We will also cover some recent ongoing work on image synthesis through dialogs, and generating social multimodal dialogs with a blend of GIF and words.
Zhou Yu is an Assistant Professor at the Computer Science Department at UC Davis. She received her PhD from Carnegie Mellon University in 2017. Zhou is interested in building robust and multi-purpose dialog systems using fewer data points and less annotation. She also works on language generation, vision and language tasks. Zhou's work on persuasive dialog systems received an ACL 2019 best paper nomination recently. Zhou was featured in Forbes as 2018 30 under 30 in Science for her work on multimodal dialog systems. Her team recently won the 2018 Amazon Alexa Prize on building an engaging social bot for a $500,000 cash award.
The recent proliferation of conversational AI creatures is still superficially navigating on shallow waters with regards to language understanding and generation. Accordingly, these new types of creatures are failing to properly dive in the deep oceans of human-like usage of language and intelligence. FINDING NEMD (New Evaluation Metrics for Dialogue) is an epic journey across the seas of data and data-driven applications to tame its conversational AI creatures for the benefit of science and humankind.
Rafael is a Senior Research Scientist at Intapp Inc. His research focuses on applying NLP technologies to problems in the professional services industry. He is also Adjunct Associate Professor at Nanyang Technological University (NTU) in Singapore, where he supervises student projects in question answering and conversational agent related applications.
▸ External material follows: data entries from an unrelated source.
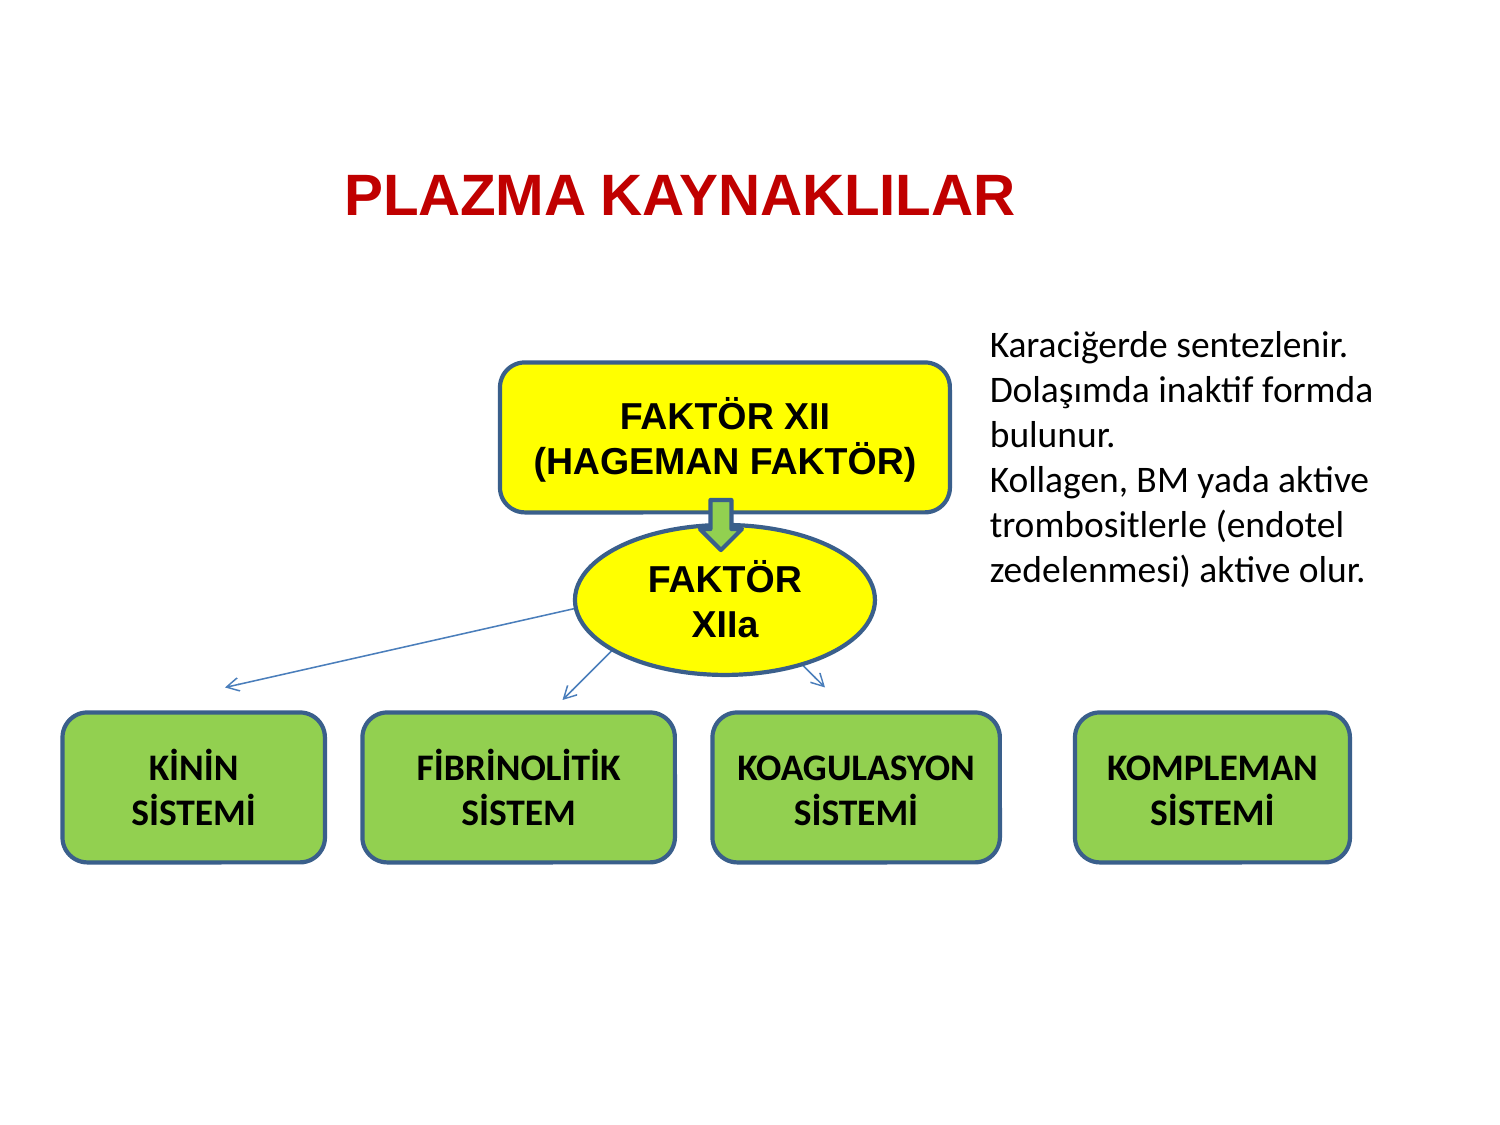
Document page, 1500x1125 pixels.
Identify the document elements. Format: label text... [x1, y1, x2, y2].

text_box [224, 599, 613, 688]
text_box PLAZMA KAYNAKLILAR [329, 149, 1031, 235]
text_box KOMPLEMAN SİSTEMİ [1072, 710, 1353, 865]
text_box [698, 497, 744, 553]
text_box Karaciğerde sentezlenir. Dolaşımda inaktif formda bulunur. Kollagen, BM yada aktive trombositlerle (endotel zedelenmesi) aktive olur. [974, 312, 1413, 598]
text_box FAKTÖR XIIa [572, 522, 878, 678]
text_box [749, 612, 826, 688]
text_box FİBRİNOLİTİK SİSTEM [360, 710, 678, 865]
text_box KOAGULASYON SİSTEMİ [710, 710, 1003, 865]
text_box FAKTÖR XII (HAGEMAN FAKTÖR) [497, 360, 953, 515]
text_box KİNİN SİSTEMİ [60, 710, 328, 865]
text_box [562, 612, 651, 701]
He has previous experience organizing workshop at ACL and other International Conferences, including workshop series in Named Entities (NEWS), Conversational Agents (WOCHAT) and Machine Translation (HyTra).
Better dialogue generation!
Generative dialogue models currently suffer from a number of problems which standard maximum likelihood training does not address. They tend to produce generations that rely on too much copying, contain repetitions, overuse frequent words, and at a deeper level, contain logical flaws. We describe how all of these problems can be addressed by extending the recently introduced unlikelihood loss (Welleck et al., 2019) to these cases. We show that appropriate loss functions which regularize generated outputs to match human distributions are effective for the first three issues. For the last important general issue, we show applying unlikelihood to collected data of what a model should not do is effective for improving logical consistency, potentially paving the way to generative models with greater reasoning ability.
Jason Weston is a research scientist at Facebook, NY and a Visiting Research Professor at NYU. He earned his PhD in machine learning at Royal Holloway, University of London and at AT&T Research in Red Bank, NJ (advisors: Alex Gammerman, Volodya Vovk and Vladimir Vapnik) in 2000. Since then, he has worked at Biowulf technologies, the Max Planck Institute for Biological Cybernetics, and Google Research. Jason has published over 100 papers, including best paper awards at ICML and ECML, and a Test of Time Award for his work "A Unified Architecture for Natural Language Processing: Deep Neural Networks with Multitask Learning", ICML 2008 (with Ronan Collobert). He was part of the YouTube team that won a National Academy of Television Arts & Sciences Emmy Award for Technology and Engineering for Personalized Recommendation Engines for Video Discovery. He was listed as the 16th most influential machine learning scholar at AMiner and one of the top 50 authors in Computer Science in Science.